I want to scrape and parse a London Stock Exchange news article.
Almost the entire content of the site comes from a JSON
that's consumed by JavaScript
. However, this can be easily extracted with BeautifulSoup
and parsed with the JSON
module.
But the encoding of the script is a bit funky.
The <script>
tag has an id
of "ng-lseg-state"
, which means this is Angular's custom HTML encoding.
For example:
&l;div class=\"news-body-content\"&g;&l;html xmlns=\"http://www.w3.org/1999/xhtml\"&g;\n&l;head&g;\n&l;meta http-equiv=\"Content-Type\" content=\"text/html; charset=UTF-8\" /&g;\n&l;title&g;&l;/title&g;\n&l;meta name=\"generator\"

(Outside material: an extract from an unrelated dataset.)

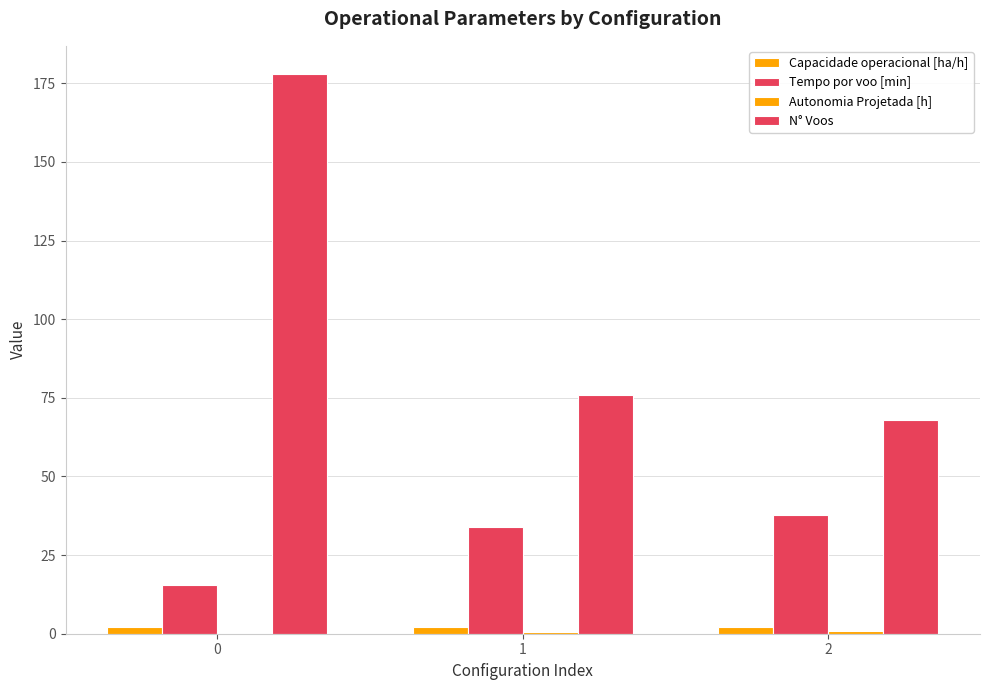

How many data points does each series have?

3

I handle this with a .replace()
chain:
import json
import requests
from bs4 import BeautifulSoup
url = "https://www.londonstockexchange.com/news-article/ESNT/date-for-fy-2020-results-announcement/14850033"

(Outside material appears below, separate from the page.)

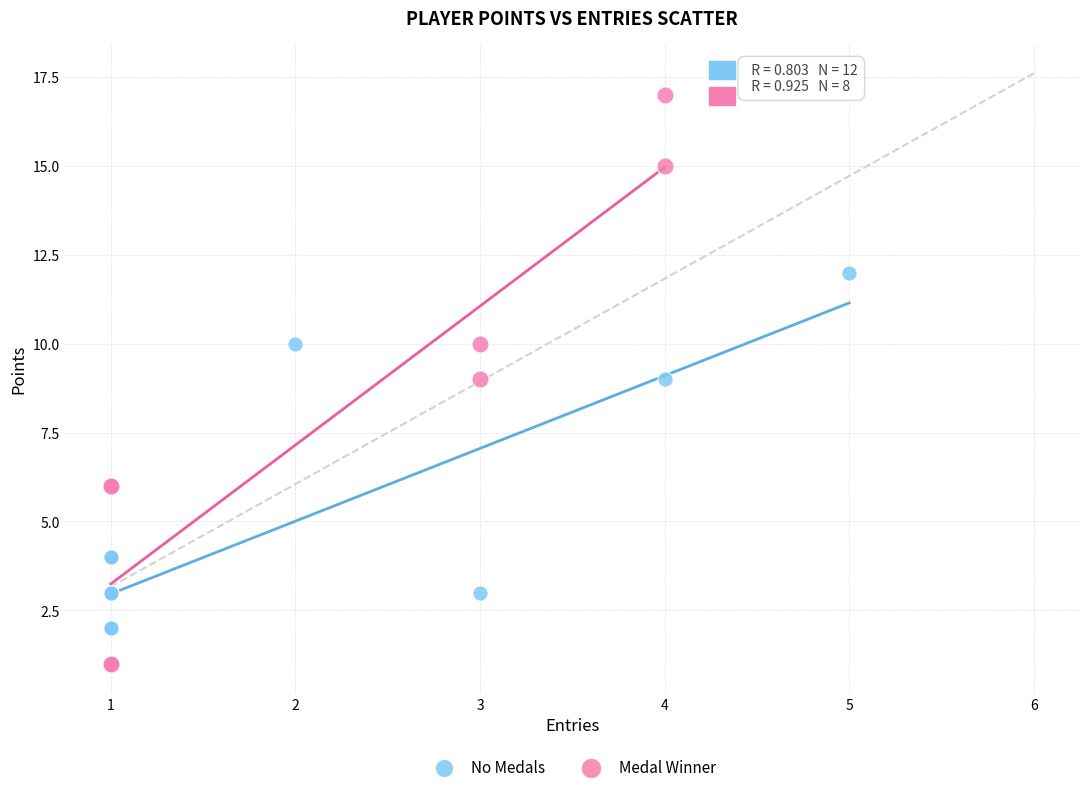

Which series has the largest Y range (max minus min)?

Medal Winner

script = BeautifulSoup(requests.get(url).text, "lxml").find("script", {"id": "ng-lseg-state"})
article = json.loads(script.string.replace("&q;", '"'))
main_key = "G.{{api_endpoint}}/api/v1/pages?parameters=newsId%3D14850033&a;path=news-article"
article_body = article[main_key]["body"]["components"][1]["content"]["newsArticle"]["value"]
decoded_body = (
article_body
.replace('&l;', '<')
.replace('&g;', '>')
.replace('&q;', '"')
)
print(BeautifulSoup(decoded_body, "lxml").find_all("p"))
But there are still some characters that I'm not sure how to handle:
&a;#160;
&a;amp;
&s;
just to name a few.
So, the question is, how do I deal with the rest of the chars? Or maybe there's a parser or a reliable char mapping out there that I don't know of?